The V1 branch is further divided into the frontal, nasociliary and lacrimal nerves. The frontal nerve is most commonly affected by VZV reactivation, which is why shingles often appears on the forehead. The nasociliary branch innervates the skin of both eyelids as well as the tip of the nose, conjunctiva, sclera, cornea, iris and choroid.5
Considering the extensive nerve involvement, it becomes increasingly evident that the virus easily can spread to any nearby ophthalmic component. That's why I examine herpes zoster patients in a similar fashion as victims of blunt force trauma--from the adnexa to optic nerve.
When the forehead and scalp are affected (indicative of frontal nerve involvement), the upper eyelid may exhibit vesicles and edema. These symptoms often resolve without sequelae; however, if scarring results, lid retraction and exposure may develop.6 Associated conjunctivitis can be follicular or necrotizing, and may occasionally yield conjunctival vesicles and potential scarring.6 Also, the sclera can be involved with a scleritis or an episclerits.
* Herpes zoster ophthalmicus. Approximately two-thirds of HZO cases have corneal involvement.7 All layers of the cornea potentially can be infected--from the epithelium to the endothelium. Further, corneal involvement can occur during the acute event or years after the infection has subsided.7
The epithelial dendrite present in HZO often is termed a "pseudodendrite." The pseudodendrite may begin as clusters of swollen epithelial cells that are infected with live zoster virus.

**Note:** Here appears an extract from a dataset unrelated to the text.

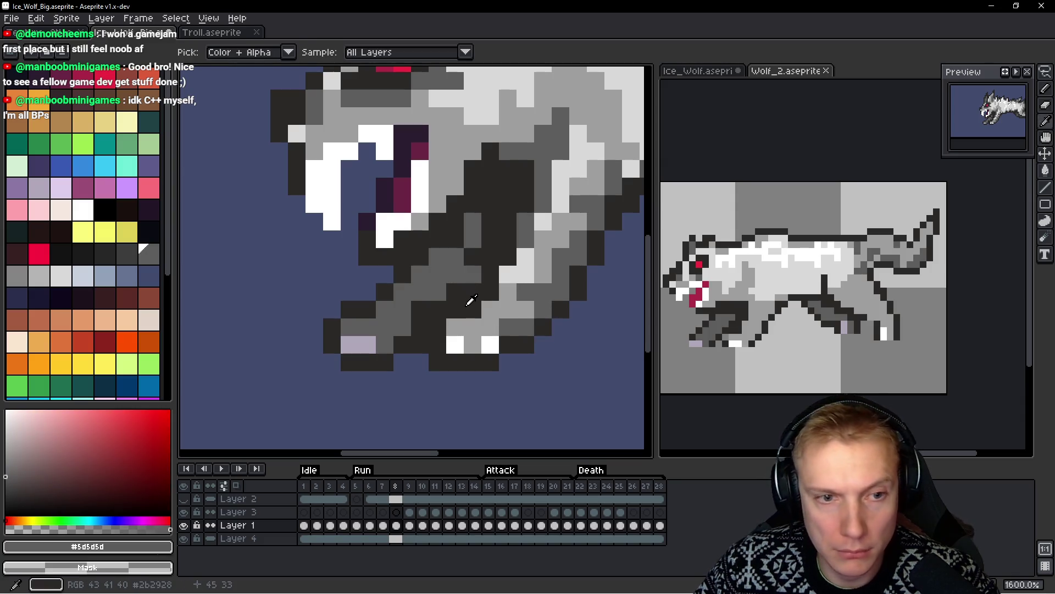
left_click(472, 275, "alt")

At this stage, the inflamed lesion commonly is referred to as punctate epithelial keratopathy. Over time, the lesion resolves, develops anterior stromal infiltrates, or coalesces to form into a dendritiform pattern.6 In most instances, though, these lesions tend to resolve spontaneously over weeks without topical treatment.
A neurotrophic keratitis can be seen in patients who have corneal nerve damage. Because of decreased innervation and sensation, the cornea can develop a non-healing neurotrophic ulcer that is neither infectious nor inflammatory, and therefore must be managed differently. In general, patients with HZO are more likely to experience severely reduced corneal sensitivity than those with HSV keratitis.6 During evaluation, test corneal sensitivity with a simple cotton wisp to detect areas of denervation.
Stromal disease represents an immune reaction to retained viral antigen in the corneal epithelium, and is not a sign of active HZO. Nonetheless, resultant inflammation can yield devastating visual consequences. This immune reaction can occur within three to four months following the reactivation of varicella, or it may present several years later.6,7 So, you may think of HZO as a reactivation of VZV, and stromal disease as a subsequent immune response to the reactivation.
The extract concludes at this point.